Therefore, it shouldn’t be surprising that Kubrick’s final film, “Eyes Wide Shut,” would receive a similarly chilly reception when it first hit theaters in July of 1999. Thanks to the combination of natural interest in Kubrick’s first film since 1987’s “Full Metal Jacket,” his sudden passing a few months earlier, the presence of Hollywood’s hottest couple at the time—the then-married Tom Cruise and Nicole Kidman—and an ad campaign that suggested a boundary-pushing erotic thriller beyond the likes of anything Hollywood had ever seen before, interest in the project could not have been higher. While it did get some good reviews here and there, it was largely dismissed by critics who found it pretentious, lugubriously paced, and, most of all, not sexy. As for audiences, they flocked to it during its opening weekend, only to discover that the film that they had been primed to see, one in which they would theoretically get to see two of filmdom’s most glamorous stars getting it on, was not the one that Kubrick gave them. They responded accordingly—the box-office receipts plummeted after a big opening weekend and the film received a “D-“ CinemaScore rating.
It’s now 25 years since the film’s debut and, perhaps inevitably, it has gone through its own period of critical reevaluation. What they’ve discovered (and what some of us have known from the start) is that “Eyes Wide Shut” is a film like no other—a strange, unsettling, and provocative exploration of marriage and sexual jealousy as defiant of expectations as anything that Kubrick ever made. It can also be seen as the culmination of an era in screen history: just before American cinema became almost entirely dominated by sequels, remakes, reimaginings and adaptations of comic books, here was a film that took its blockbuster-worthy elements and put them in service of an adult-oriented movie.

_Your instructions_
Please copy everything from "It’s now 25" down to "an adult-oriented movie." in the passage above about "Eyes Wide Shut", renaming "critical reevaluation" as "critical reappraisal".

_Stored records_
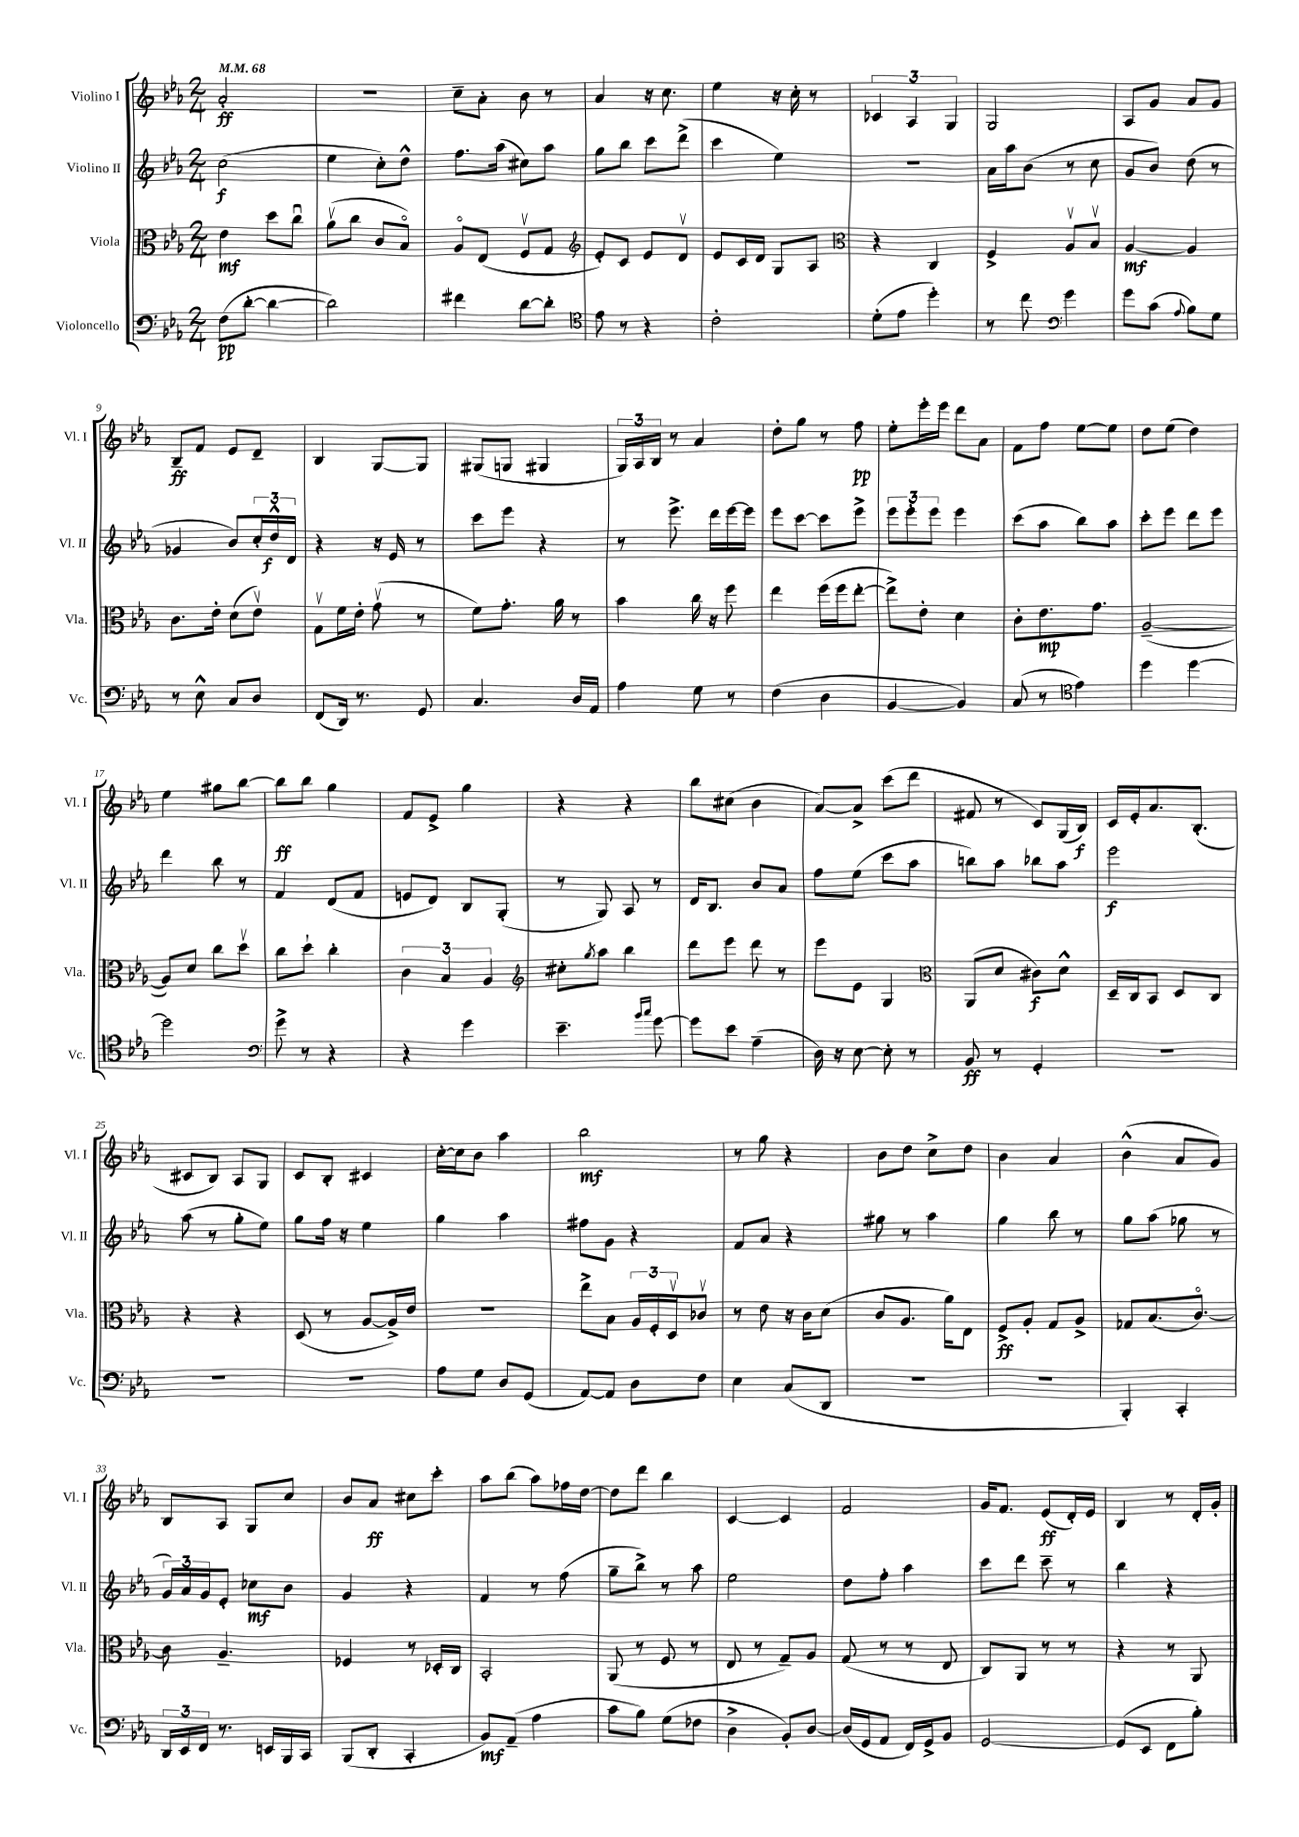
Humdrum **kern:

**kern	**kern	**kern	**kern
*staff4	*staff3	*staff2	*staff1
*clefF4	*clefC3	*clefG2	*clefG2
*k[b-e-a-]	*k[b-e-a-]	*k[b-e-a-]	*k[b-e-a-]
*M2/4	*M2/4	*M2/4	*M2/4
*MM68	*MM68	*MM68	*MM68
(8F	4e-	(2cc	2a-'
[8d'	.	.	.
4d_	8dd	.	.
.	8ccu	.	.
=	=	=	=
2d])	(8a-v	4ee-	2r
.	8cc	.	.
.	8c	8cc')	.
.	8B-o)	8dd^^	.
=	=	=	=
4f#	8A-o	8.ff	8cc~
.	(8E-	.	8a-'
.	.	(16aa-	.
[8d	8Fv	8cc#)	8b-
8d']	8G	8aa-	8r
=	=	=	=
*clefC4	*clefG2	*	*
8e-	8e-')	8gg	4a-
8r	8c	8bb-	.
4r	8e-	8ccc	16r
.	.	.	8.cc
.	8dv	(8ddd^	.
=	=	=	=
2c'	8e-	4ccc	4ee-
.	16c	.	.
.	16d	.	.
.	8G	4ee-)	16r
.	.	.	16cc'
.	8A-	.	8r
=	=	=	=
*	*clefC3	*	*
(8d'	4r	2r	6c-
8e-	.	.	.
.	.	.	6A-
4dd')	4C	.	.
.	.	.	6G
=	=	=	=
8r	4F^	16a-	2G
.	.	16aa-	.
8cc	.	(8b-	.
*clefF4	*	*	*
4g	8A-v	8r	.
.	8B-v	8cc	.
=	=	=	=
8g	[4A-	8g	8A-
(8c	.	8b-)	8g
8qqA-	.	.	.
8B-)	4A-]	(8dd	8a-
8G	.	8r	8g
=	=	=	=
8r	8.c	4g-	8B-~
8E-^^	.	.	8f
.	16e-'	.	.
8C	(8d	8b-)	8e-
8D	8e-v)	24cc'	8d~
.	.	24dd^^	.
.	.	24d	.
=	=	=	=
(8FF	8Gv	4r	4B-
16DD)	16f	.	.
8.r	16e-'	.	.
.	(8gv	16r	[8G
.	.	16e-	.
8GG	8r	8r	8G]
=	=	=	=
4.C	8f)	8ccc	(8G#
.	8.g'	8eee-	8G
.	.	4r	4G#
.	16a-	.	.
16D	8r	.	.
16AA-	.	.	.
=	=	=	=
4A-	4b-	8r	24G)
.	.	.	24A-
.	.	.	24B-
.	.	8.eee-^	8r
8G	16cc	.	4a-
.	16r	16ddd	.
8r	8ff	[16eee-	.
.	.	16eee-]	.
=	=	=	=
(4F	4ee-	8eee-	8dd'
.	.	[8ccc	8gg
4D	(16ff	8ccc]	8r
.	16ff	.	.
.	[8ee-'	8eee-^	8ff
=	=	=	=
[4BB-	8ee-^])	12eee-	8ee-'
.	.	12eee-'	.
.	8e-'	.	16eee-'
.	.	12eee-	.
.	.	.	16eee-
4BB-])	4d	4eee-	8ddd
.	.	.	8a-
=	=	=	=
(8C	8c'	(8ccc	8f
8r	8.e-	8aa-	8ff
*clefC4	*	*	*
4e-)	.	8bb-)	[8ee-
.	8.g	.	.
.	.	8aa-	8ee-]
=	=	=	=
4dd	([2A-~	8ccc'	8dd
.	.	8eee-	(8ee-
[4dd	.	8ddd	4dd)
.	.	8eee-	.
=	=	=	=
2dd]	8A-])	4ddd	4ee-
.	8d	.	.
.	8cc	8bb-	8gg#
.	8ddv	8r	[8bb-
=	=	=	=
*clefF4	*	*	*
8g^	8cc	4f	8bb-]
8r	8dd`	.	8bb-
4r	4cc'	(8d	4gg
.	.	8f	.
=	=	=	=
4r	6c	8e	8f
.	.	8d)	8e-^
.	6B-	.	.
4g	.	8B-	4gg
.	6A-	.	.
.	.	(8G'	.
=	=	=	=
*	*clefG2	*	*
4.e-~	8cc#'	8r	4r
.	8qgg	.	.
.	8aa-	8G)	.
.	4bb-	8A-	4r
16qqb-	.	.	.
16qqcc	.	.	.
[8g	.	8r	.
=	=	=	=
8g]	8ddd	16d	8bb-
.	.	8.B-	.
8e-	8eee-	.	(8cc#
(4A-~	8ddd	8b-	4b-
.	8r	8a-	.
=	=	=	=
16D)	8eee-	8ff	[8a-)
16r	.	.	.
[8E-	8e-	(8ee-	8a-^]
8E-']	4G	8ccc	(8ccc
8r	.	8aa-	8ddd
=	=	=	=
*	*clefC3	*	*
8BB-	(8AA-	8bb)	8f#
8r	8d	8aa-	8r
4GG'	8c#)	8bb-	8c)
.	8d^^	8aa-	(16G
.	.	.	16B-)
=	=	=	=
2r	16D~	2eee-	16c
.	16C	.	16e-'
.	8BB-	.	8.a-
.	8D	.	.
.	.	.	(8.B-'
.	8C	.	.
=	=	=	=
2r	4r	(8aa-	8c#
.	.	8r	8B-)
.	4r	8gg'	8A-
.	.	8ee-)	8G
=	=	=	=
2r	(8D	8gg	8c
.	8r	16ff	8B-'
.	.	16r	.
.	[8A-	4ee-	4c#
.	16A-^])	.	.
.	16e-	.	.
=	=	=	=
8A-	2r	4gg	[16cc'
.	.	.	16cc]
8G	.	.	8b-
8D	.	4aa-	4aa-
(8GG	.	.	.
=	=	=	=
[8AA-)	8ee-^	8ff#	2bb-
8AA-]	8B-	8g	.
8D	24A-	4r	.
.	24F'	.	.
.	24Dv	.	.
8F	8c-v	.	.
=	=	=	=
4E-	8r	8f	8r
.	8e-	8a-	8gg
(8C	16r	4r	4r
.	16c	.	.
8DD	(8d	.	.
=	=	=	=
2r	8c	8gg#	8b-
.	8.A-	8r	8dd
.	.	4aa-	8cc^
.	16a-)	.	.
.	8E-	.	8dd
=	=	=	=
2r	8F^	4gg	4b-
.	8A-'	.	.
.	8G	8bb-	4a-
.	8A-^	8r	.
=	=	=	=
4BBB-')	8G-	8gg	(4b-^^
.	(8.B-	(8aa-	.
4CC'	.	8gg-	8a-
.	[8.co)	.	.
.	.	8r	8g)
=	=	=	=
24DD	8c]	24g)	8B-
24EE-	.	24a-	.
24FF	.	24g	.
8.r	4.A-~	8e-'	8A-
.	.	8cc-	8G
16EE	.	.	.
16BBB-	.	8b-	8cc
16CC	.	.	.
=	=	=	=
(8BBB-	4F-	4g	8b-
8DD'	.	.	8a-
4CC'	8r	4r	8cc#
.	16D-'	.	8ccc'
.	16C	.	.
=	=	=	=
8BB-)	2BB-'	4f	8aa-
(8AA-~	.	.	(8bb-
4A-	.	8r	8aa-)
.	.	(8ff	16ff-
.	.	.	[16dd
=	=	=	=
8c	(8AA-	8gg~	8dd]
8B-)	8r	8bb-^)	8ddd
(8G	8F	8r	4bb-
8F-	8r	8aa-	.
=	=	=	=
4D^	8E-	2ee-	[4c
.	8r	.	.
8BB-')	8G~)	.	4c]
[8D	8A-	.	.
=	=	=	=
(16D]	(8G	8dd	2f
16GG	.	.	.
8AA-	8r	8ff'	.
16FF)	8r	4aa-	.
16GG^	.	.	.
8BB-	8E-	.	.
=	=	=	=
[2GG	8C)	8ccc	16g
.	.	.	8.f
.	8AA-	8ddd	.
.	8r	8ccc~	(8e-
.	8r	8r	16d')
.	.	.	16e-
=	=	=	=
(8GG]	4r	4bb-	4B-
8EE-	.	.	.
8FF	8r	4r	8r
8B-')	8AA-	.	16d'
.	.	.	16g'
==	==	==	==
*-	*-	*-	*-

_In response_
It’s now 25 years since the film’s debut and, perhaps inevitably, it has gone through its own period of critical reappraisal. What they’ve discovered (and what some of us have known from the start) is that “Eyes Wide Shut” is a film like no other—a strange, unsettling, and provocative exploration of marriage and sexual jealousy as defiant of expectations as anything that Kubrick ever made. It can also be seen as the culmination of an era in screen history: just before American cinema became almost entirely dominated by sequels, remakes, reimaginings and adaptations of comic books, here was a film that took its blockbuster-worthy elements and put them in service of an adult-oriented movie.